Efforts to expand gay rights in Colorado continue to gain momentum — at the legislature, in the courts and at the ballot box.
Last year, a bill granting civil unions for same-sex couples became law. Governor John Hickenlooper this year already has signed a bill that allows same-sex couples married in the eyes of the federal government to file joint state tax returns in Colorado. There are two lawsuits currently wending their way through the courts challenging the state’s 2006 ban on gay marriage. And poll numbers show steady, fast-growing support among voters for full equality for gay residents of the state.
Why Marriage Matters, a grassroots effort launched at the beginning of March, hopes to tap into and boost that momentum. The campaign is spearheaded by gay-rights groups One Colorado and Freedom to Marry and by the state chapter of the American Civil Liberties Union. It’s organizing gay couples and their supporters around the state to explain how marriage would make a difference in their everyday family life — on matters such as taxes, hospital visits and child care.

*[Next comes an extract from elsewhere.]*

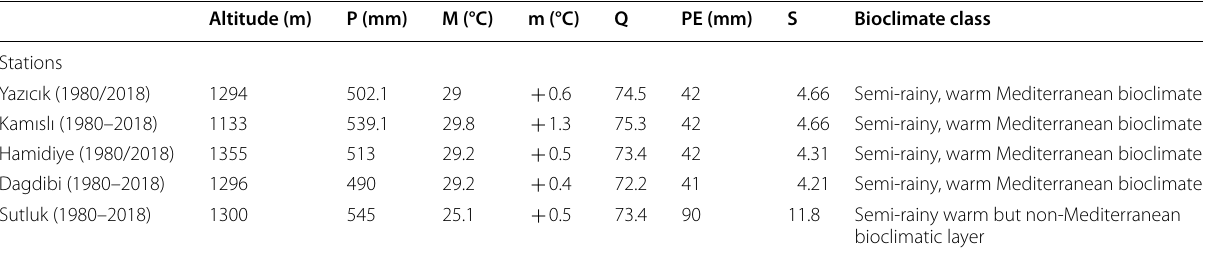
Table 10 Bioclimate dimensions calculated with long-term meteorological data indicators of the locations of the locations of the stations according to Emberger bioclimate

On Friday, OneColorado announced some of the community leaders lining up behind the campaign, including relatively high-profile figures such as Denver state Rep. Rhonda Fields and former Democratic Denver Rep. Terrance Carroll.
Carroll, the state’s first black Speaker of the House, said legalizing gay marriage is about expanding equal rights.
“Here in Colorado, we continue to fight for full equality for all people,” he said in a One Colorado release. “Gay and lesbian Coloradans are part of our families and our community – they are our sons and daughters, sisters and brothers, cousins, aunts and uncles… Marriage gives committed couples the tools and security to build a life together and protect their families, and no one should be denied that fundamental freedom.”
Other leaders on the campaign’s list of supporters include Amanda Gonzalez, director of the Colorado Latino Forum; Denver City Councilman Paul López; local Anti-Defamation League director Scott Levin, state Senator Joyce Foster and her husband, Rabbi Steven Foster.
In 2013, the U.S. Supreme Court overturned the federal Defense of Marriage Act. Lawsuits have been filed challenging bans in states around the country. California gay couples last year won a legal battle to lift 2008’s Proposition 8, which banned gay marriage there and was backed with enormous sums by national religious organizations. In Colorado, lawmakers passed a same-sex civil unions bill after similar attempts failed in previous sessions.
Public Policy Polling this week shows record-high support among Colorado voters for gay marriage. Pollsters found a clear majority, 56 percent, favors marriage equality and 36 percent oppose it — a 20-point swing since 2011. What’s more, PPP found that 71 percent of voters in Colorado under the age of 45 now support gay marriage.